Even within the conference itself there were clashes, as Martha Cotera, longtime activist and member of the Texas delegation, remembers. Cotera was already wary going in, concerned that organizers’ all-embracing approach, taken to gather together delegates from all 50 states and six U.S. territories, was going to allow conservative attendees to block the convention from taking a stand on issues like abortion. “I think they wanted to be very inclusive, but they didn’t realize that not everyone would have the same motivations and that some of those women were there to vote us down. You’re not going to invite a rattlesnake into your home because you want to be inclusive of all animals,” Cotera says now. “We couldn’t make them understand that.”
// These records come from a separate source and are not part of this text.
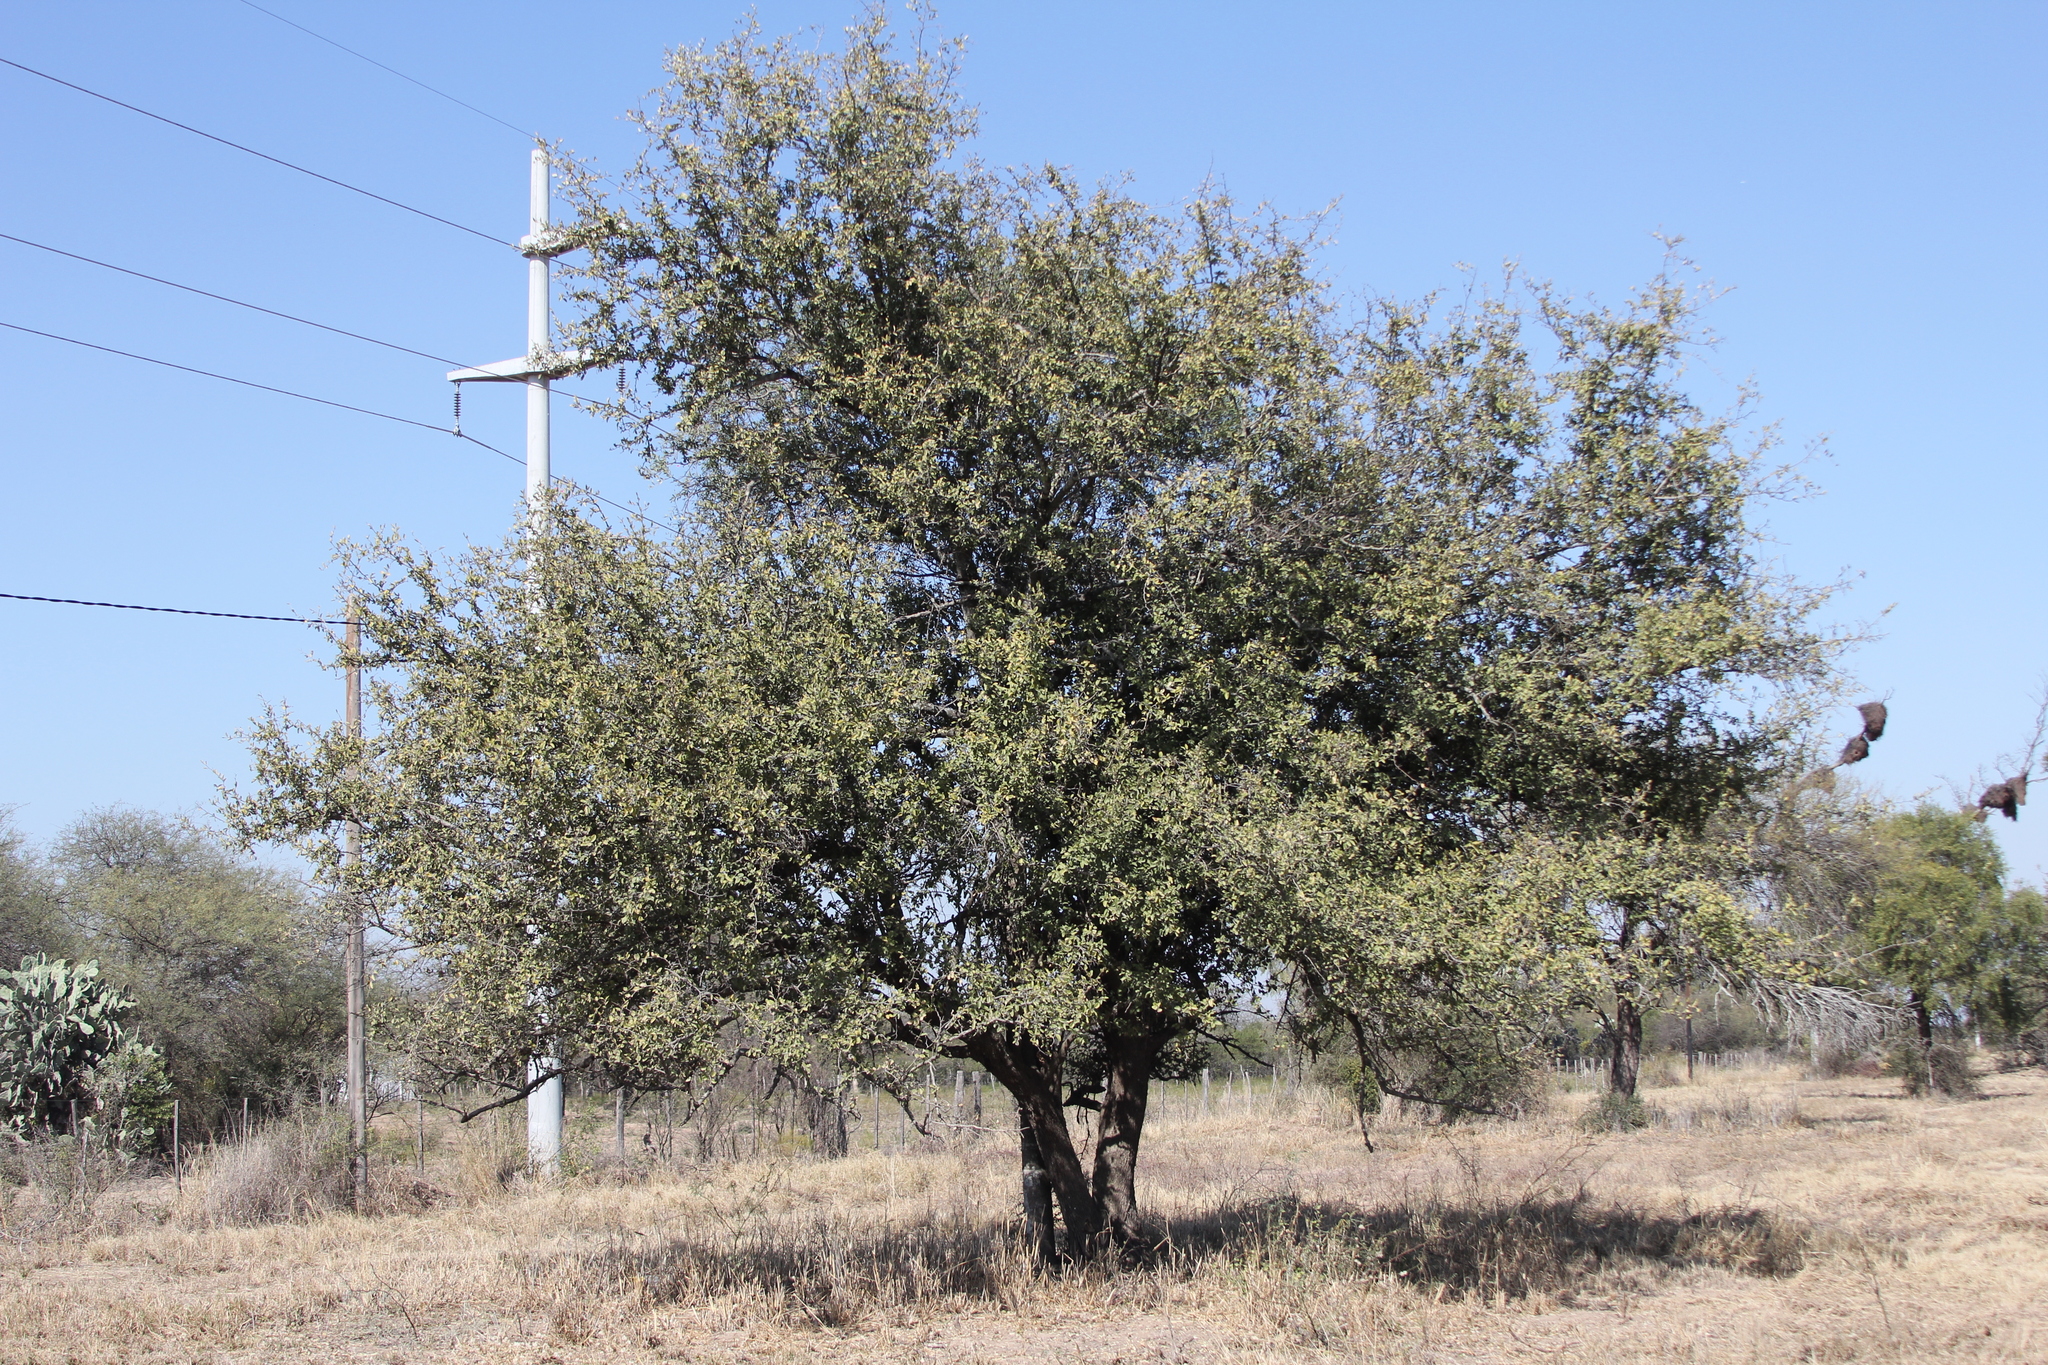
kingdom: Plantae
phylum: Tracheophyta
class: Magnoliopsida
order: Rosales
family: Cannabaceae
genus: Celtis
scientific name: Celtis tala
As the weekend unfolded, the event devolved from an initial lovefest, complete with conference chairwoman Bella Abzug blowing kisses as she bid the delegates goodnight, into bitter arguments that Abzug struggled to keep control from her seat on the dais.

Melba Tolliver, a TV reporter from New York who covered the conference for NBC, was convinced she was witnessing history, proceedings that would be remembered the way the March on Washington and the Apollo 11 moon landing were already being commemorated. “I was in awe. I really felt this was the beginning of a new political party,” she says. “It didn’t turn out that way.”

Ultimately the convention delegates cobbled together a platform with 26 planks, each detailing issues the federal government should work on. But they had missed the window. The plan and the report, “The Spirit of Houston,” were submitted to the Carter administration in March 1978, but nothing was done and little was heard of it afterward.

Why? Marjorie Spruill, author of Divided We Stand: The Battle Over Women’s Rights and American Values That Divided a Nation, explains that while the conference united feminists from across the ideological spectrum and from all walks of life, it was not the start of something bigger. Meanwhile, the opposite happened on the conservative side. “Before Houston, the religious right was divided, because everyone was trying to win for their own religion, essentially. But Phyllis made it clear you didn’t have to agree on everything, that they had more reasons to unite than to stay divided,” Spruill says. “Houston built their confidence. When they saw how impassioned people were and that people were coming from all over the country to support these ideas, they realized that if they just hung together, they could become a real political force.”

Spruill contends that that Houston weekend, held two years before televangelist Jerry Falwell founded the Moral Majority political action committee, was the true birthplace of the Christian right and its influence over the GOP. As for Schlafly, she remained a force to be reckoned with, helping to secure the 1980 Republican presidential nomination for Ronald Reagan and, decades later, shortly before her death, bring the Christian right around to Donald Trump.

Last year, Gloria Steinem attended a two-day reunion conference at UH, an event commemorating the conference, which her magazine, Ms., had described as “four days that changed the world” back in the afterglow 40 years ago. But beyond a few local news stories, the reunion was barely a blip on Houston’s radar, and received no national coverage to speak of. Steinem now describes Houston as “the most important event that nobody knows about,” according to TheNew Yorker.

“They won, really. We knew Phyllis Schlafly was going to try to disrupt the conference, and we expected that women in the conference would stage a walkout—none of that was a surprise,” Cotera says. “The only thing we did not expect, in retrospect, is how successful women like Phyllis Schlafly were after the conference in defeating the women’s agenda. They helped the Republicans get power and eroded equality over the next three decades. They won and we lost, and you can see that in how things are now.”